Без малого год числился Николай шпионом, пока не навели о нём все справки. Про то, что перегонял для советских паровозы и динамометрическую лабораторию из Маньчжурию в Читу и Иркутск, Николай промолчал, японцы сами не докопались. Скорее всего, это и не было где-то задокументировано. Так что ничего подозрительного не обнаружили узкоглазые контрразведчики, но не отпустили пленника, на всякий случай поместили под домашний арест в дом бывшего белого офицера, лояльного японцам, чтобы тот со своей стороны прощупал перебежчика.
Домашний арест, это не тюрьма, Николай провёл операцию под кодовым названием «Шерше ля фам». Смастерил дочке офицера, тринадцатилетней Тамаре, изящный пенальчик, следом – шкатулочку. Втёрся к ней в доверие и уговорил тайком от отца доставить записку по указанному адресу. У Николая в Харбине жил родной дядя, ему послал с девчонкой весточку. Состоятельный родственник подключил свои связи и выкупил пленника-племянника…
***
Бросила Мария Николаевна погорелую дачу после того, как был сожжён сарайчик. Решила – хватит. И дочь потребовала:
– Ты извелась вся! Тебе это надо страдать из-за ведра помидор, да ведра огурцов. Бросай к едрене фене!
Дочь любила замысловатые выражения. В том числе и ругательные. И вправду, подумала Мария Николаевна, что это я рву сердце! Жизнь-то одна! Поставила крест на даче. Забросила её к той самое «едрене фене».
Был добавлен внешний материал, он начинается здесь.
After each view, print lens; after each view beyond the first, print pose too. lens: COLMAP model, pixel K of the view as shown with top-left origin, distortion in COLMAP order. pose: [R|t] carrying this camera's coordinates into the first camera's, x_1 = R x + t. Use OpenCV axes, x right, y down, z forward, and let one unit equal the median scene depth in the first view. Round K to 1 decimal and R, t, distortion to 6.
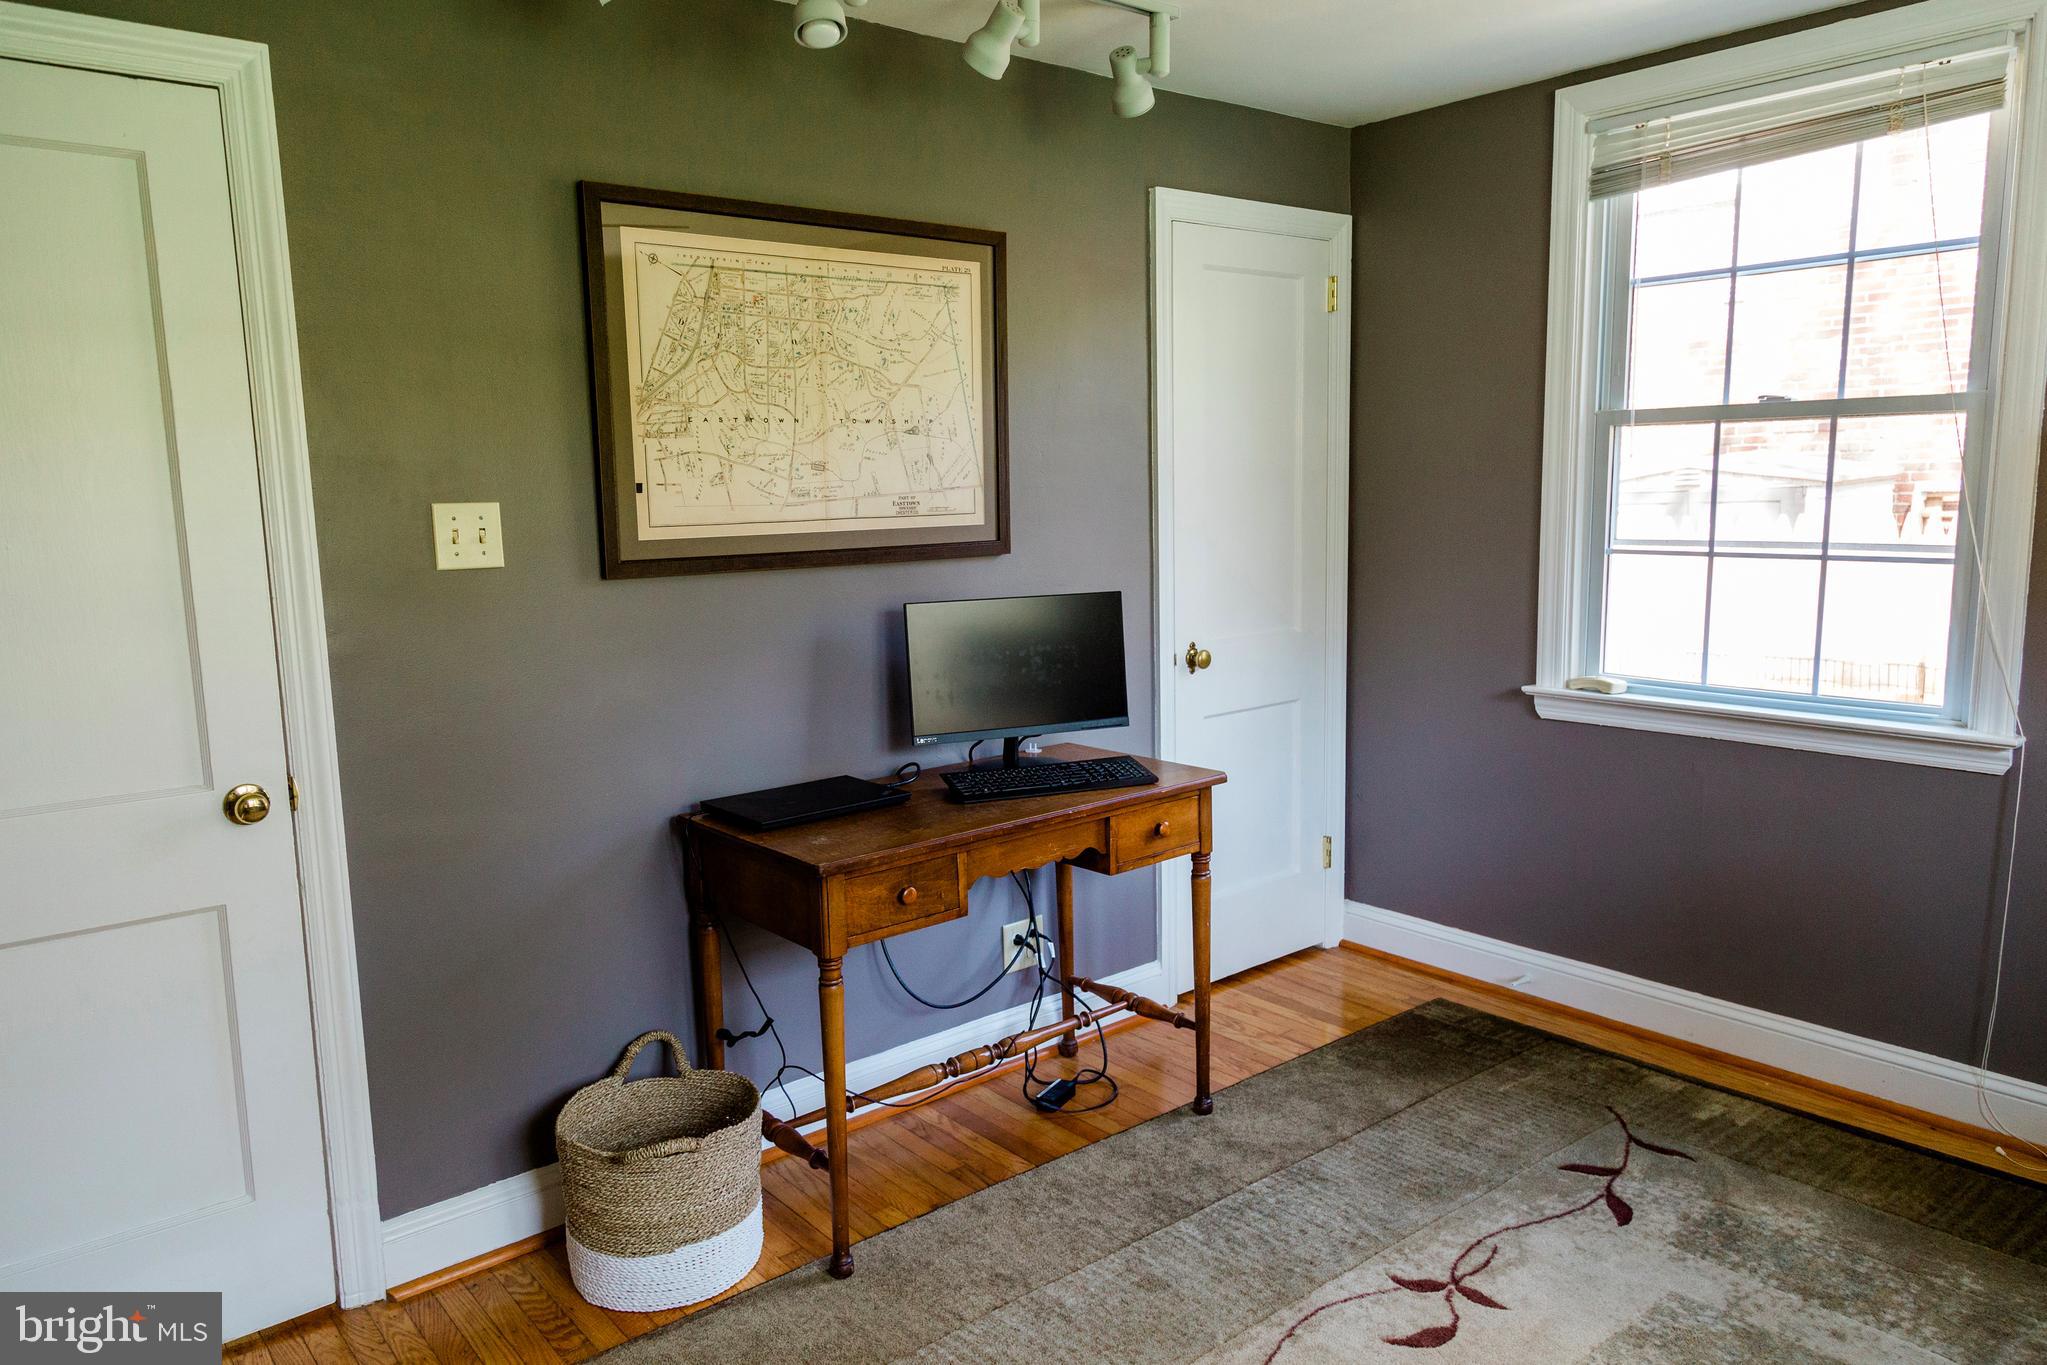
lens RADIAL K [[1348.1, 0, 1024.2], [0, 1348.1, 692.1], [0, 0, 1]] dist [0.007679, 0.000982]
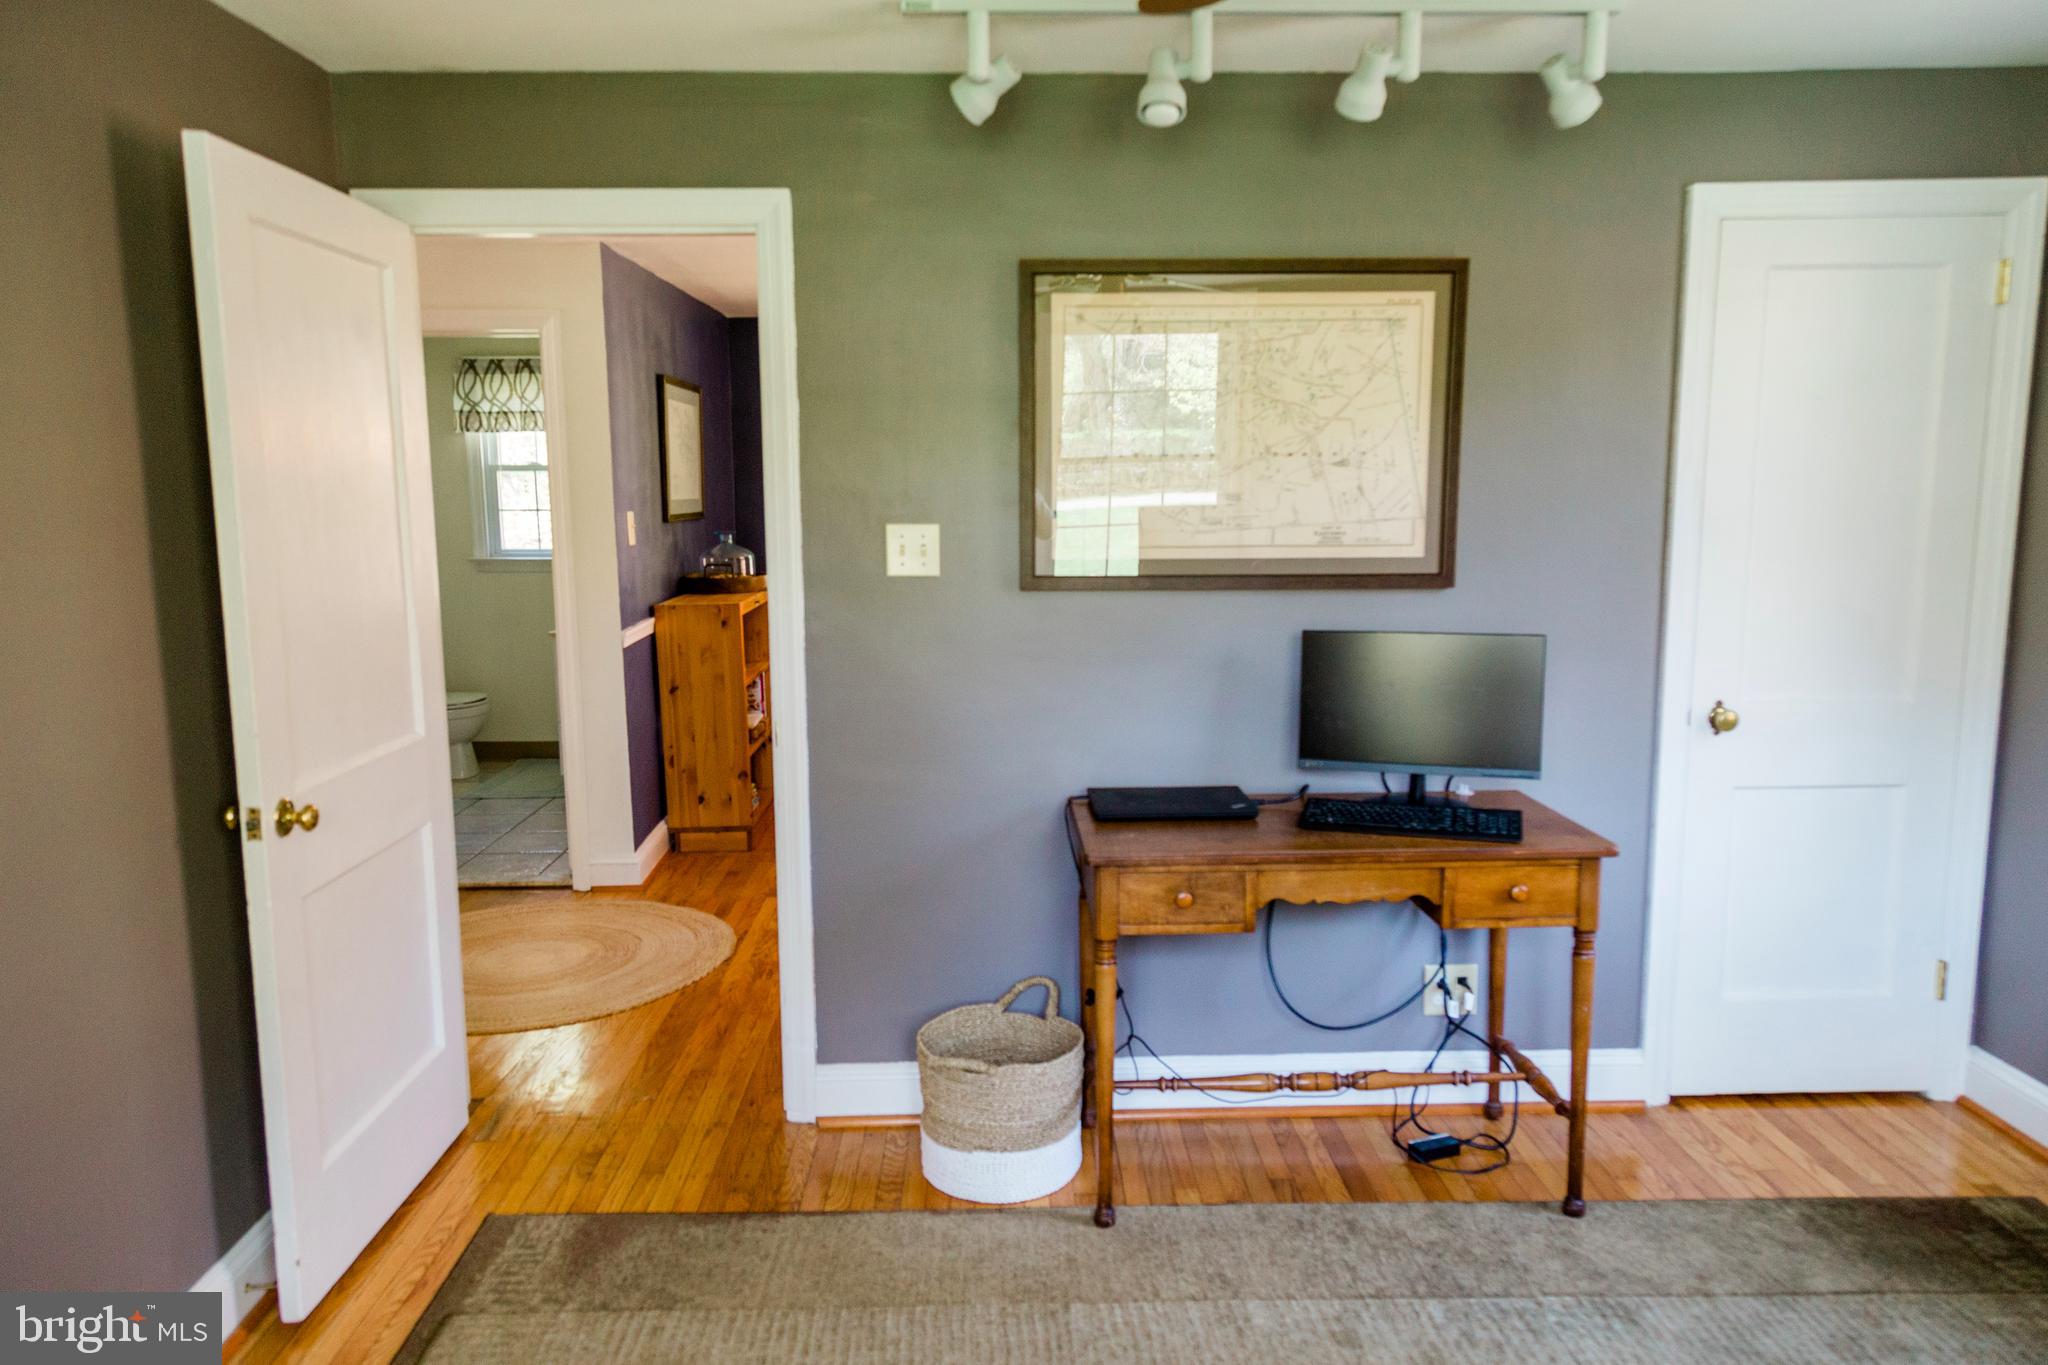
lens RADIAL K [[1348.8, 0, 1084.7], [0, 1348.8, 697.3], [0, 0, 1]] dist [0.007679, 0.000982]
pose [[0.797245, 0.106836, -0.594126, 0.395907], [-0.105709, 0.993714, 0.036842, -0.034489], [0.594328, 0.033433, 0.803528, 0.067029]]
Два года жила без георгинов, шезлонга, ежедневных поездок к земле. И… затосковала от безделья, начала киснуть душой, хиреть телом. Захотелось, хоть убей, покопаться в грядочках. Силы есть, времени сколько угодно…
Дочь видит: опять мается мама, на этот раз по другому поводу.
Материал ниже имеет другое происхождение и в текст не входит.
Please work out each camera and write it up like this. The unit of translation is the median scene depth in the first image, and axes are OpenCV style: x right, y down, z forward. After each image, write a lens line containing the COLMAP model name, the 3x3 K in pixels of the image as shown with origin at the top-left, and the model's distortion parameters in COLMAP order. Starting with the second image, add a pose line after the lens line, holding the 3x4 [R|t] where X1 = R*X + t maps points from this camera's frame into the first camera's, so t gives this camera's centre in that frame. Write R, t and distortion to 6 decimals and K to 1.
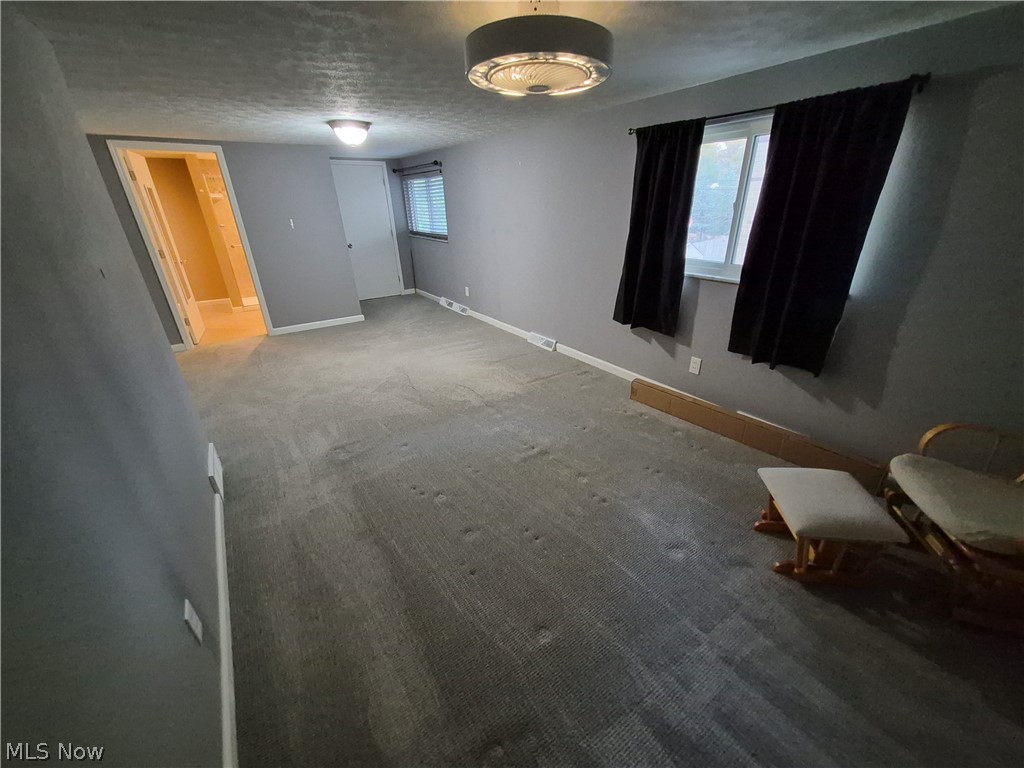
lens RADIAL K [[401.9, 0, 518.1], [0, 401.9, 381.9], [0, 0, 1]] dist [0.000998, -0.001777]
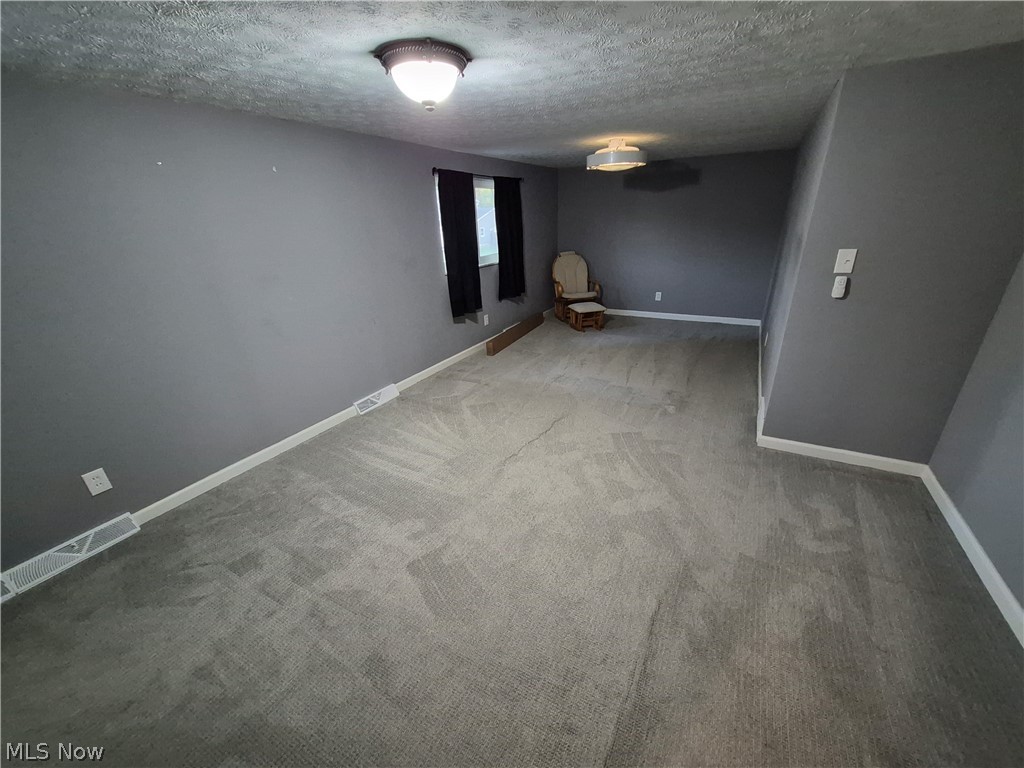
lens RADIAL K [[401.9, 0, 517.6], [0, 401.9, 387.6], [0, 0, 1]] dist [0.000998, -0.001777]
pose [[-0.426880, -0.324617, 0.844036, -1.073855], [0.415202, 0.758800, 0.501827, -0.592839], [-0.803356, 0.564665, -0.189135, 1.337576]]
– Хватит, – решила дочь, – ерундой страдать! Раз уж ты такая крестьянская душа – покупай дачу. Денег я тебе дам! Только нетрезвонь на всех углах. Купи по-тихому. Где, что, в каком районе не говори.
Мария Николаевна, никого не информирую, тайком от всего света нашла подходящий вариант. Шесть соток, домик аккуратненький, яблоньки, вишня, ранет. Цветник завела. Ездила туда со всеми предосторожностями. Один из вариантов конспирации: выходила из дома, как в театр наряженная, и садилась в автобус, идущий в противоположную от дачного кооператива сторону, делала пересадку, а то и две – бережёного Бог бережёт. И никому ни слова, ни полслова куда, зачем и по какому адресу…
А как пело сердце, когда опять припадала щекой к белоснежным розам-невестам, вдыхала по вечерам аромат петунии, любовалась строгими георгинами, действительно королевские цветы! Ругала беспардонные ирисы…
Ни цветочка не пропало в первый год. Кто-то с ведро огурцов снял, но это из другой оперы… Элементарное воровство! Можно сказать, пустяковое.
***
Освободившись, Николай пошёл в таксисты. На паровоз как неблагонадёжного его не взяли, поэтому решил на дорогах без рельсов зарабатывать на жизнь. Сначала трудился наёмным водителем, потом обзавёлся своей машиной. Одной, второй… Стал нанимать водителей. И опять двадцать пять. Основными клиентами таксосервиса были японцы. Русские пообнищали с их приходом, для китайцев такси всегда было непозволительной роскошью. В основном ездили японские офицеры. Надутые от важности, как же – завоеватели. Насолили сразу двум империям – советской и китайской. Хотя, когда советские войска в августе 1945-го вошли в Маньчжурию, бежали японцы, только шум стоял. Зато гонору было и наглости, пока не удрали. Для них ничего ни стоило не рассчитаться с таксистом. Дескать, кому я должен – я всем прощаю. Начнёт водитель справедливо возмущаться, япошка выхватит нож или штык. Сказывалась самурайская культура – приверженцы холодного оружия. В подпитии особенно. Таксист начнёт отказываться везти на окраину города пьяных, ему нож в бок приставят: «Вези, русский дурака».